New research indicates that hyaluronic acid (HA), a sugar-based compound naturally produced by the body and a popular ingredient in skincare products, also plays a role in fueling pancreatic cancer growth. Former Damon Runyon Fellow and Breakthrough Scientist Costas A. Lyssiotis, PhD, at the University of Michigan explains this finding in a recent paper published in eLife.
Because cancer cells grow and divide at a higher rate than normal cells, they require more energy than normal cells, and thus need to rewire the cell’s energy-producing processes to meet this excessive demand.

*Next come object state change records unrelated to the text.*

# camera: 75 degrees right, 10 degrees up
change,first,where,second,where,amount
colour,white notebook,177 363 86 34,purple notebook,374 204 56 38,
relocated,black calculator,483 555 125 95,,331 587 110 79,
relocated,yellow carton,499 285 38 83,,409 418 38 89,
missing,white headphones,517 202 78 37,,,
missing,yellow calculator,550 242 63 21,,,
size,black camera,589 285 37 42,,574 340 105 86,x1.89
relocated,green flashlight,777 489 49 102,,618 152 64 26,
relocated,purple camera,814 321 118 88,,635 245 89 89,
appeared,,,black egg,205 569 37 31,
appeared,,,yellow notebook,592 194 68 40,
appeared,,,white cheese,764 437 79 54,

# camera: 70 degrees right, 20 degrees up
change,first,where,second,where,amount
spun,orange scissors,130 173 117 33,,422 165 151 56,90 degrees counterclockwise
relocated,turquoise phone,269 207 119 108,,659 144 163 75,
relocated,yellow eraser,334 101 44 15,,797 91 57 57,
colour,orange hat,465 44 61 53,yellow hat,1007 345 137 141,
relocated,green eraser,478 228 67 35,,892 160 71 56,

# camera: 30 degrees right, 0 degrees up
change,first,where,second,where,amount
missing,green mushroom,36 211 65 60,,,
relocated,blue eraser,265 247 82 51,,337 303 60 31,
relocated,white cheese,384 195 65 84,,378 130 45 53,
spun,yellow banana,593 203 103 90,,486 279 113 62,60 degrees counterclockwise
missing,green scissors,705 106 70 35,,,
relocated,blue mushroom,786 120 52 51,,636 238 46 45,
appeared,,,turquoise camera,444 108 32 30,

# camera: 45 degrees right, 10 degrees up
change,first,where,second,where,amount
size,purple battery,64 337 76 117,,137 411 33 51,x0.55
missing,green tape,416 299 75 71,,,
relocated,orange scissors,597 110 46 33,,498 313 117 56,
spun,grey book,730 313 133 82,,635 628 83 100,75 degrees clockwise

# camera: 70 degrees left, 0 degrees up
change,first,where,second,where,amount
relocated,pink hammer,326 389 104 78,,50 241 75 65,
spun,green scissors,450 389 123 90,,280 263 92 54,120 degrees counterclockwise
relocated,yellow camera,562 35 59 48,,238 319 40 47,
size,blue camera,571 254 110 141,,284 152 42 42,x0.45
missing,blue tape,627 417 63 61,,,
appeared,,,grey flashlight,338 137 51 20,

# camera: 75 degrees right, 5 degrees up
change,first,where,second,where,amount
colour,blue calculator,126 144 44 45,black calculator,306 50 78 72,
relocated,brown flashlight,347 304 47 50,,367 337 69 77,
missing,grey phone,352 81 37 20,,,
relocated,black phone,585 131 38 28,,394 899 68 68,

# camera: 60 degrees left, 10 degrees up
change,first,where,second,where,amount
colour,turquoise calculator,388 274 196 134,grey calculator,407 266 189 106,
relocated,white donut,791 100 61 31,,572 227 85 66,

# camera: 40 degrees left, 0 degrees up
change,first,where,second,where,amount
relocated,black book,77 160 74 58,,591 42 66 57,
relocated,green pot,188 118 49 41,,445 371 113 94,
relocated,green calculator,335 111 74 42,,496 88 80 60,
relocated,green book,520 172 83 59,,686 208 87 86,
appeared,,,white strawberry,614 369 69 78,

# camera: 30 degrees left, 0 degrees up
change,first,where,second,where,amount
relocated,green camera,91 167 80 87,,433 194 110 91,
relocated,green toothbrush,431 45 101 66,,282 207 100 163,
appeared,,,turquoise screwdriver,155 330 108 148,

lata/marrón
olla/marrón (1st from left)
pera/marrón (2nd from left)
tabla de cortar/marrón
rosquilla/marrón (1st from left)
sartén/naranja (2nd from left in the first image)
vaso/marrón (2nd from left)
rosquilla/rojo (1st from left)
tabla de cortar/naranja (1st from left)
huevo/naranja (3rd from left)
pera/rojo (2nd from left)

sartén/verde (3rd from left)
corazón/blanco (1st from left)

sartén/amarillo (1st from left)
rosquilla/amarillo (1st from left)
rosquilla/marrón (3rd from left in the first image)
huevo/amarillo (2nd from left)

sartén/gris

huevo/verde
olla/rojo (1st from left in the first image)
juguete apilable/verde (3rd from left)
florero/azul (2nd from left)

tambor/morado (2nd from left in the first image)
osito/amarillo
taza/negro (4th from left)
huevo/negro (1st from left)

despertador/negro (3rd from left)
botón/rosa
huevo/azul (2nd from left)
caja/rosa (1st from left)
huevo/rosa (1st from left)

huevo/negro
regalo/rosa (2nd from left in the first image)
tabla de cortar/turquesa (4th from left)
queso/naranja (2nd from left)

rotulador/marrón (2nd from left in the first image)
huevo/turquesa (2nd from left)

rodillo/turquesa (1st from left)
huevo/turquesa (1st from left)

Pancreatic cancers face the additional challenge of growing in a low-nutrient environment due to the pancreatic tumor’s relative lack of blood circulation. In order to survive in these conditions, pancreatic cancer cells adjust their metabolism to derive fuel from the nutrients available—namely, HA, abundant in the tumor environment.
In normal cells, an enzyme called GFAT1 converts glucose and other nutrients into molecules that are necessary for cell structure, signaling, and survival. Cells cannot grow in vitro (i.e., in a dish) without GFAT1. When the researchers inactivated GFAT1 in pancreatic tumors, however, the cells survived; the molecules normally produced by GFAT1 were being made by other means. The researchers also noticed that HA was entering the cells from the surrounding environment. These observations allowed them to conclude that, like a vending machine when you forget your lunch, HA sustains cancer cells in a pinch.
How to translate this discovery into a therapeutic approach is complicated. As mentioned above, the dense HA matrix that surrounds pancreatic tumors limits blood circulation, which impairs both nutrient and drug delivery to the tumor. Therapies that break down this matrix would make the tumor susceptible to drug (and immune cell) invasion, but may also enhance tumor metabolism and growth. Given these conflicting roles of HA—guarding and suppressing the tumor, causing and circumventing its limited nutrient supply—researchers say “considerable work remains” to exploit this intriguing feature of pancreatic tumors.